I took my mother in 2003 to watch
Kyle Davies pitch on that Rome team. Davies was latter good enough to offer in trade. I also saw Blaine Boyer, Anthony Lerew, and Dan Meyer (later traded for Tim Hudson) in the 2003 season.

Brain McCann and Jeff Francoeur were the big bats on that team. Jennifer and I saw Francoeur hit his first home run for Rome on a bright chilly and clear early April night in 2003. A solid drive deep over the left field fence. It was as special in a way several homer runs I’ve seen in my lifetime are special.

Thusly is baseball forever comparable. Which is why strikes and steroid abuse are so wrong. They disrupt the fundamental, comparable nature of the game.

So, here we are approaching another August. Rome doesn’t have much of team this year other than the couple of pitchers I mentioned.
Atlanta is a long-shot, but might have a solid shot at the Damn wild card. Those pitchers need early leads to work with. If the Braves get their starting pitchers a one or two run lead by the fourth inning, the pitching’s solid enough to carry them a long way.
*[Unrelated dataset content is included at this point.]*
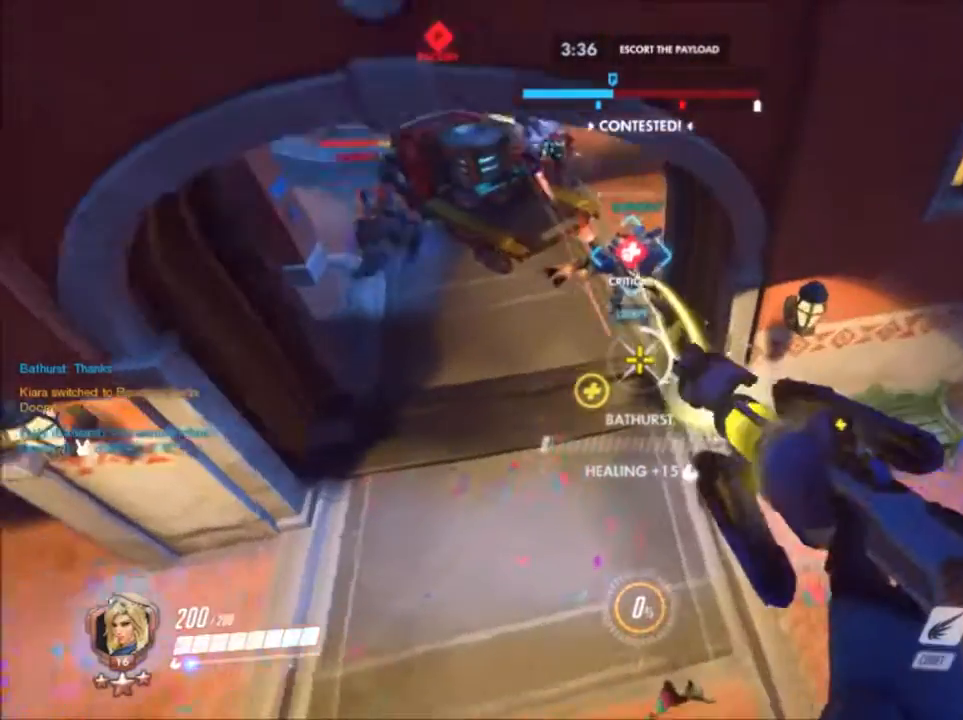
{"keys": ["a"], "mouse": []}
Too early to tell. And, like I said, Philly is way out in front as of today. But, the 1914 Boston Braves won 60 of their last 73 games. They went 60-13. Think about that. On June 8, 1914, they were 13.5 games out of first place. But
they ended up sweeping the Philadelphia Athletics in the World Series - the first Series sweep in history. They were an unstoppable race horse.

As of today, Atlanta is 8 back in the loss column. We play the Phillies 9 more times this season.

So there’s hope.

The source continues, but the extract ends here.